The degree to which you naturally confront is in large part shaped by your experiences:
- Did you grow up in a passive home? An aggressive home?
- Did you have a traumatic confrontation with a boss, spouse, parent, friend, or some other person?
- Were you exposed to erroneous, passive or aggressive teachings on this subject?
- What are the inclinations of your natural personality? Confrontational? Avoidance?
These are just a few things that can create an imbalance in one direction or the other. However, I think we can all agree that Jesus should be our model, never our experiences. The God-man knew when confrontation needed to be gentle, when it needed a higher degree of intensity, and when to avoid it altogether. And because we have the Holy Spirit and the Bible, we can learn to confront supernaturally! We can grow to be more like Jesus in this area of our lives. It will require a lifetime learning how to do this better, wiser, and more loving.
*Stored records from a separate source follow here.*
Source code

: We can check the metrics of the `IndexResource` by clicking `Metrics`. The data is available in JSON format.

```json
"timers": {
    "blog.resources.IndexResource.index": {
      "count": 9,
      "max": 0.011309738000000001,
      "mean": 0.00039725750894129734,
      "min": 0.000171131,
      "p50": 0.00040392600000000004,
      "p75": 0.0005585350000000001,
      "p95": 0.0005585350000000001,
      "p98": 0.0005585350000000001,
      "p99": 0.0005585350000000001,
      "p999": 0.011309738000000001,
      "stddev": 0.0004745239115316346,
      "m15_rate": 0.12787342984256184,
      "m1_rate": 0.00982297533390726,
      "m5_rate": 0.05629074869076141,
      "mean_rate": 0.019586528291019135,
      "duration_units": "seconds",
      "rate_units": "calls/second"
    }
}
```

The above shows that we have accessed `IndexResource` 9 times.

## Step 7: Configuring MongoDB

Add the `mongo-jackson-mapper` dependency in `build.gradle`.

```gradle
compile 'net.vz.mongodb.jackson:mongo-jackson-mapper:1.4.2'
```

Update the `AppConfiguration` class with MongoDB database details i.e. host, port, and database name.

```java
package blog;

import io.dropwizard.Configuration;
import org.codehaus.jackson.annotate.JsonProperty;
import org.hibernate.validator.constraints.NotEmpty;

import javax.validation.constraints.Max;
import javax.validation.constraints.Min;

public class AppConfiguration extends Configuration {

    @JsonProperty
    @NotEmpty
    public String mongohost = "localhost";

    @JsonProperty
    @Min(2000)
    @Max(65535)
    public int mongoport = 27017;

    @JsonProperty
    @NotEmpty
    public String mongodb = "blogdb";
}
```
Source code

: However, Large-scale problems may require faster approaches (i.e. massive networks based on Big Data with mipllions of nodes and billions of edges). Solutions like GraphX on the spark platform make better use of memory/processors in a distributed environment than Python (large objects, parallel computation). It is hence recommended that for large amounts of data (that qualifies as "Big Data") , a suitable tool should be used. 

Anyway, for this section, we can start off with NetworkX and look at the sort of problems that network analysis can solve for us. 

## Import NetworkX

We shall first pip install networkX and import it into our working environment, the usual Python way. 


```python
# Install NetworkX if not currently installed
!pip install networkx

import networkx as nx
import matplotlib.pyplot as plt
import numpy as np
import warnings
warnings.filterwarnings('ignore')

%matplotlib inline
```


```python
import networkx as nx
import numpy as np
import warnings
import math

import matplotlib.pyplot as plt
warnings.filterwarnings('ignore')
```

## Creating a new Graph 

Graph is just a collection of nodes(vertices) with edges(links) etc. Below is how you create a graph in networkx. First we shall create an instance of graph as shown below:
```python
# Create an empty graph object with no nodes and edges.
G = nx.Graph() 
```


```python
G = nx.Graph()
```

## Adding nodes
WARNING #2: Confrontation will be demonized
Therefore, confrontation is both necessary and unavoidable.
I wish I hadn't failed at this so many times. Sometimes I over-confront. Sometimes I under-confront. It feels impossible to get right, even on my best days. How about you? Do you ever feel this way? No wonder it's so tempting just to avoid it altogether. That would be so much easier, wouldn't it? Maybe it's more loving to let "you do you?"
But we all know better. We have all been part of a family or organization that failed to confront, resulting in harm to others or the culture. Good people pay the price due to the inactions of those they were counting on to safeguard the whole. Therefore, I am all the more convinced we are to embrace this daunting task for the sake of our witness, our calling, and those we love.
Humbly. Teachably. Consistently.
Wow! Wow! Wow! - am I really about to leave a comment?? I am! God truly spoke directly to me, through this message. The Bay Hills notification rang to notify me of this message as I was wiping tears from my face and feeling so lost and confused in the middle of my thoughts to confront a situation or not, and how to go about it. God is working in and around me and I never heard/seen him so clearly in my life. Thank you Pastor Allen for this life changing message.
My tendency and preference is always to either confront gently or avoid it altogether. I am learning that even setting boundaries can be a confrontation to people who aren't use to respecting them. So... I have to learn to become comfortable with sometimes making people uncomfortable....Jesus did.
I think a lot of this ties into confession too. Personally I value confession within a church, but is often avoided in most of them, because it usually requires: Confrontation. To me confrontation with a brother or sister in Christ is a LOT different than confrontation with someone outside of the body, and I know the bible speaks on that. But as I continue to always grow in my faith...I see this church body growing in ours as a whole, and I think you are right, that this is part of revival.
I'm excited about this article, and excited to witness all the things to come.
Thanks Allen for your time on it and sharing your gifts and knowledge with us!
Confrontation is a learned behavior that, for me, requires self discipline. I used to have a tendency to say words that cut like a knife, believing that I had a right to confront in this manner. But it didn't work out in the end for me or the other person. I have learned that there's a balance to maintain, you must respect the other person and choose your words carefully in order to encourage open dialogue that will help. This can be hard to do when every fiber in your body wants to scream #! @*&%. The more seasoned I get in this life, the less confrontation I am encountering. But, I'm still a work in progress and I thank God for His grace!